O que se pede: Traduza para inglês, por favor, esta frase do texto sobre a história da polícia: «Nalguns Estados, floresceram estratégias policiais secretas e opressivas, ao longo dos séculos XVIII e XIX.»

Texto apresentado:
Ao longo dos séculos, as sociedades e os Estados definiram o papel, os poderes e os deveres da polícia, os quais foram variando consoante o respetivo contexto histórico e sociopolítico, as circunstâncias de segurança, a estrutura administrativa e as tradições de governo.
Além disso, as tarefas atribuídas à polícia não eram igualmente imunes aos desenvolvimentos sociopolíticos verificados historicamente. Nalguns Estados, floresceram estratégias policiais secretas e opressivas, ao longo dos séculos XVIII e XIX. A título exemplificativo, as funções policiais na Prússia foram muito para além das funções tradicionais desempenhadas pela polícia em ordenamentos jurídicos de common law. À polícia foi outorgado o poder de enquadrar regras e portarias que regulam a conduta dos cidadãos, bem como poderes limitados para punir indivíduos (Gale, 2006). Para mais desenvolvimentos, Casey-Maslen e Connolly (2017) fornecem uma visão geral mais detalhada, sobre a evolução histórica do policiamento na Europa e nos Estados Unidos.

Entradas fornecidas:
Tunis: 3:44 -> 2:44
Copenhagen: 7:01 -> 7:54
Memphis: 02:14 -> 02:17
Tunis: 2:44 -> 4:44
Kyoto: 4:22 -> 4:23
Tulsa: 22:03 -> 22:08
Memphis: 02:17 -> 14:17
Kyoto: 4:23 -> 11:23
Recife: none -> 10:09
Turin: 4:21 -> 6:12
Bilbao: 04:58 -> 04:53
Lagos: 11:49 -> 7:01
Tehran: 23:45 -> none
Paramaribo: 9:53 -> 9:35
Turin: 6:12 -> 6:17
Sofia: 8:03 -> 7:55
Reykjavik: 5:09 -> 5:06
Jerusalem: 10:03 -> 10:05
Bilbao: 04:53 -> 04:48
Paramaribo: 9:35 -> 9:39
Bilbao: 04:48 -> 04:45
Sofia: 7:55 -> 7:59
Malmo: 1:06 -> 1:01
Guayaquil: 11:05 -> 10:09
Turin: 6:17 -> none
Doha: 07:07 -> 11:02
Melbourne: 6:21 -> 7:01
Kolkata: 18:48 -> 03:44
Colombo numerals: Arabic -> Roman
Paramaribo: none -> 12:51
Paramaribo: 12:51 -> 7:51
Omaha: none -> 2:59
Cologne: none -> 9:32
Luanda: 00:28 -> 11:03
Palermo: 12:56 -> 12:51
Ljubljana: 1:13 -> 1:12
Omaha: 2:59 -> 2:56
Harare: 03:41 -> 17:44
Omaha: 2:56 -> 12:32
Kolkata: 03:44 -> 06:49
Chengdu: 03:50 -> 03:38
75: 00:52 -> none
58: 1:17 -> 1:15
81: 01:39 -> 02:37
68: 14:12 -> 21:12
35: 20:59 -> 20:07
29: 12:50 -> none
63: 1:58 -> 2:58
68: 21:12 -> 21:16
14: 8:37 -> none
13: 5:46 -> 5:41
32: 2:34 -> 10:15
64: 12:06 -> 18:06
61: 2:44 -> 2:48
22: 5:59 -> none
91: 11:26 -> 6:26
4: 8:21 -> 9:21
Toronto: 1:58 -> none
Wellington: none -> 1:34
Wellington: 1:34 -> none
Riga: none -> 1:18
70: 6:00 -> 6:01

Resposta à tarefa: In some states, secret and oppressive policing strategies flourished throughout the eighteenth and nineteenth centuries.